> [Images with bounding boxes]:
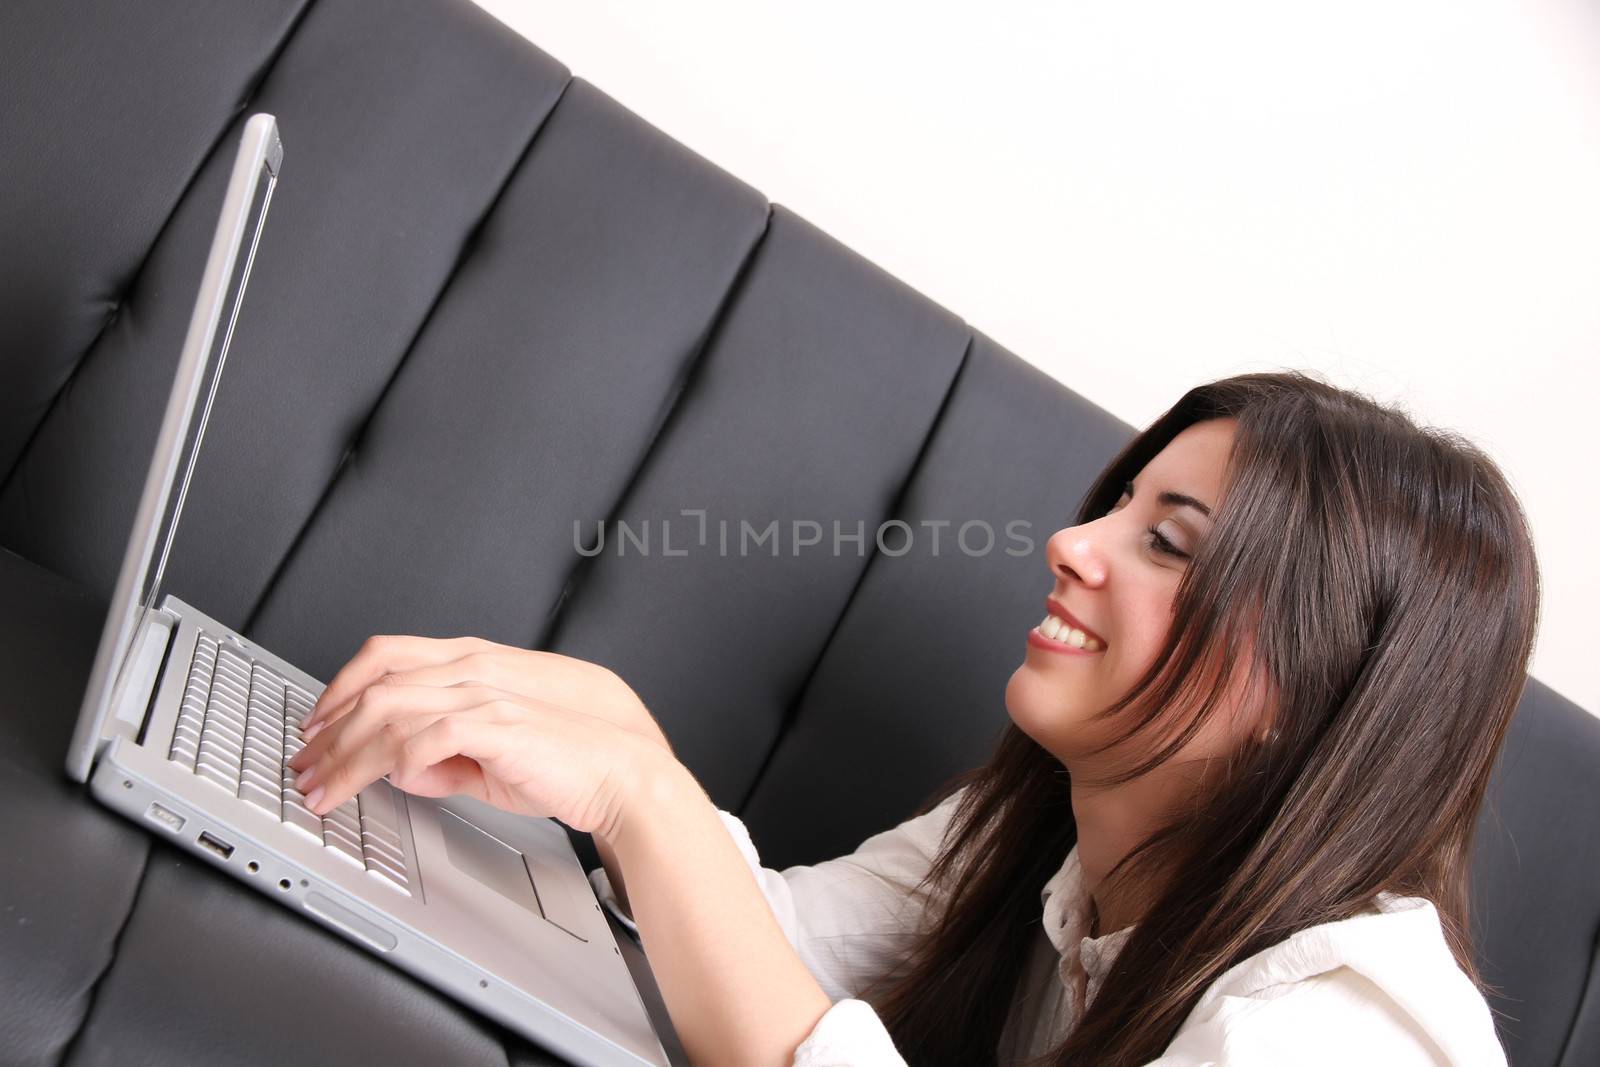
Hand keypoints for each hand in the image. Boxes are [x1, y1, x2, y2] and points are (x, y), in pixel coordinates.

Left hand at [294, 634, 673, 756]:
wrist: (620, 773)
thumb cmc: (565, 765)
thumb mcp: (490, 764)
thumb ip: (444, 762)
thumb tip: (401, 774)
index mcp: (471, 667)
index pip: (386, 659)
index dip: (339, 689)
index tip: (314, 727)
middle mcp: (472, 671)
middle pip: (375, 686)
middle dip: (328, 731)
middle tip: (302, 769)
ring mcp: (483, 695)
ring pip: (387, 712)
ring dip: (344, 755)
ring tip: (320, 789)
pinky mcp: (495, 725)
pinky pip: (423, 740)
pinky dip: (388, 764)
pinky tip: (376, 786)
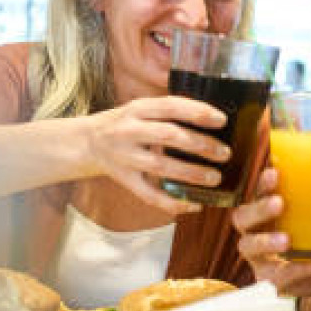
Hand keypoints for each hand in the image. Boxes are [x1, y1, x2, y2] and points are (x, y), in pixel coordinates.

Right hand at [83, 96, 227, 213]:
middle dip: (200, 145)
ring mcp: (124, 157)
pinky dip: (172, 203)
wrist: (85, 142)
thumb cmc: (125, 123)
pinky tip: (194, 205)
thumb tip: (211, 117)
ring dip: (191, 173)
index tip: (221, 120)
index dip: (197, 112)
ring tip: (215, 178)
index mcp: (137, 108)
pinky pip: (148, 195)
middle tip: (224, 153)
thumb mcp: (141, 108)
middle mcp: (128, 131)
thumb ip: (168, 111)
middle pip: (168, 136)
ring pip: (161, 166)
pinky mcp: (123, 179)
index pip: (170, 106)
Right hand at [233, 166, 310, 310]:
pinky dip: (296, 270)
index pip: (258, 189)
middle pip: (242, 216)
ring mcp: (261, 256)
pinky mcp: (270, 278)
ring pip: (248, 246)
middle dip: (258, 208)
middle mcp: (259, 228)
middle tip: (279, 203)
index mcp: (272, 206)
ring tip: (287, 240)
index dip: (262, 182)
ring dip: (265, 241)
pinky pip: (276, 276)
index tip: (275, 173)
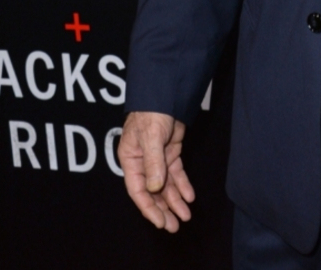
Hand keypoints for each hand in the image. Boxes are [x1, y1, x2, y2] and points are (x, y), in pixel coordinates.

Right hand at [119, 111, 194, 230]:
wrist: (165, 95)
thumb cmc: (151, 113)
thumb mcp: (151, 137)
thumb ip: (153, 163)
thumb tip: (155, 188)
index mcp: (131, 161)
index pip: (139, 191)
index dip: (149, 208)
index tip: (161, 222)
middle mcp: (143, 163)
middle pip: (153, 192)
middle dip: (164, 209)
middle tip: (175, 225)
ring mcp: (158, 159)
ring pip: (166, 185)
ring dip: (175, 200)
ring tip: (185, 216)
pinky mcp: (170, 153)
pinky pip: (176, 173)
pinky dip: (183, 185)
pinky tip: (189, 196)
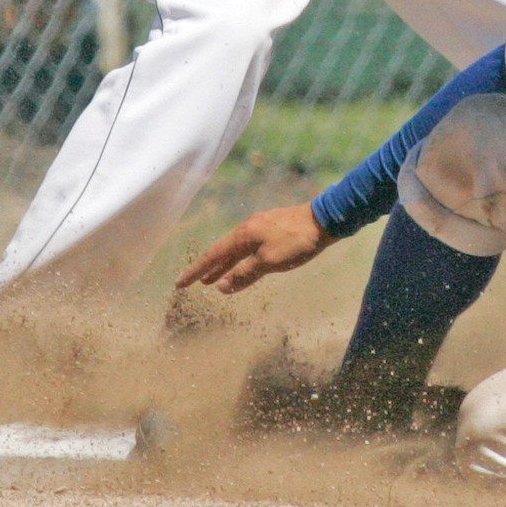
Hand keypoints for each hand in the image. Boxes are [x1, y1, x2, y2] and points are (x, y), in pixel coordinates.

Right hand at [176, 202, 335, 293]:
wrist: (325, 220)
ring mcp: (262, 226)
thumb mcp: (269, 262)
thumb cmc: (297, 242)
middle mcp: (249, 227)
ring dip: (224, 265)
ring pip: (237, 249)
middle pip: (223, 251)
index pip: (214, 255)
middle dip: (208, 268)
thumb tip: (220, 286)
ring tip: (213, 279)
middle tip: (193, 283)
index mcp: (245, 234)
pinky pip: (249, 247)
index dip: (196, 270)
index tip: (180, 283)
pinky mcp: (274, 228)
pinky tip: (242, 265)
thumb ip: (244, 274)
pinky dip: (240, 259)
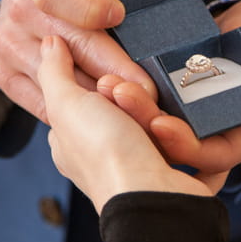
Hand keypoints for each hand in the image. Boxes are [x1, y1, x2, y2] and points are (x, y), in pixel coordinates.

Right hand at [0, 0, 219, 122]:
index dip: (88, 7)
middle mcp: (21, 13)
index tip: (118, 15)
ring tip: (145, 116)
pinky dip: (85, 117)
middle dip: (117, 73)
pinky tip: (119, 125)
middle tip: (155, 93)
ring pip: (64, 85)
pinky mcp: (8, 79)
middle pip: (72, 49)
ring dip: (105, 103)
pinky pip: (50, 107)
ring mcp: (11, 49)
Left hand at [38, 35, 225, 212]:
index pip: (86, 102)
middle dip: (135, 101)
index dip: (101, 87)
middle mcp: (107, 160)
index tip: (110, 84)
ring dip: (161, 117)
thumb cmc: (105, 156)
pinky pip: (192, 147)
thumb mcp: (67, 105)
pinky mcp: (178, 178)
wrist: (153, 198)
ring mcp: (144, 171)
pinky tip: (186, 132)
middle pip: (127, 111)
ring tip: (159, 121)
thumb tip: (48, 43)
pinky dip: (191, 139)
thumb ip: (53, 72)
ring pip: (161, 126)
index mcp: (75, 147)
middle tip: (132, 99)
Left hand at [98, 0, 240, 174]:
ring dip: (131, 110)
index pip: (217, 153)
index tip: (161, 127)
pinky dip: (127, 94)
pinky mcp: (171, 98)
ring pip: (158, 124)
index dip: (189, 145)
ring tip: (106, 85)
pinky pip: (146, 103)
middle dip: (148, 125)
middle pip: (180, 143)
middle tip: (118, 99)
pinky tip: (103, 77)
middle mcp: (217, 131)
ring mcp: (191, 116)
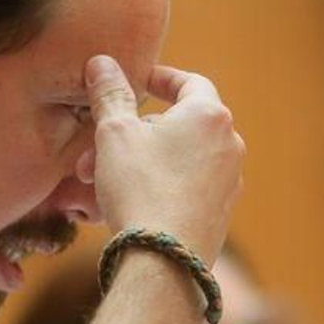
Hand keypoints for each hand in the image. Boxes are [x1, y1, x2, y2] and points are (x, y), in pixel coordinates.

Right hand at [81, 55, 243, 262]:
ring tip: (98, 178)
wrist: (164, 260)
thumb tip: (101, 62)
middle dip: (133, 132)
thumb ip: (110, 94)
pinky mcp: (220, 213)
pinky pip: (184, 187)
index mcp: (209, 116)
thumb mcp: (115, 133)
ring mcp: (228, 181)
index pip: (188, 82)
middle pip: (177, 125)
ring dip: (139, 161)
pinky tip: (124, 201)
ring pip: (177, 159)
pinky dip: (156, 184)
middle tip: (95, 146)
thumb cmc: (141, 188)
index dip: (160, 79)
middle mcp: (228, 145)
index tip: (138, 81)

> [Task requirements]:
Retype, without changes, the lines from the line holding "pinky mcp: (220, 213)" to the end of the data, both ends included.

> [Result of this exercise]:
pinky mcp: (220, 213)
pinky pip: (184, 187)
index mcp: (209, 116)
thumb mcp: (115, 133)
ring mcp: (228, 181)
index pip: (188, 82)
middle pip: (177, 125)
ring dip: (139, 161)
pinky tip: (124, 201)
ring pip: (177, 159)
pinky dip: (156, 184)
middle tip: (95, 146)
thumb cmc: (141, 188)
index dip: (160, 79)
middle mcp: (228, 145)
index tip: (138, 81)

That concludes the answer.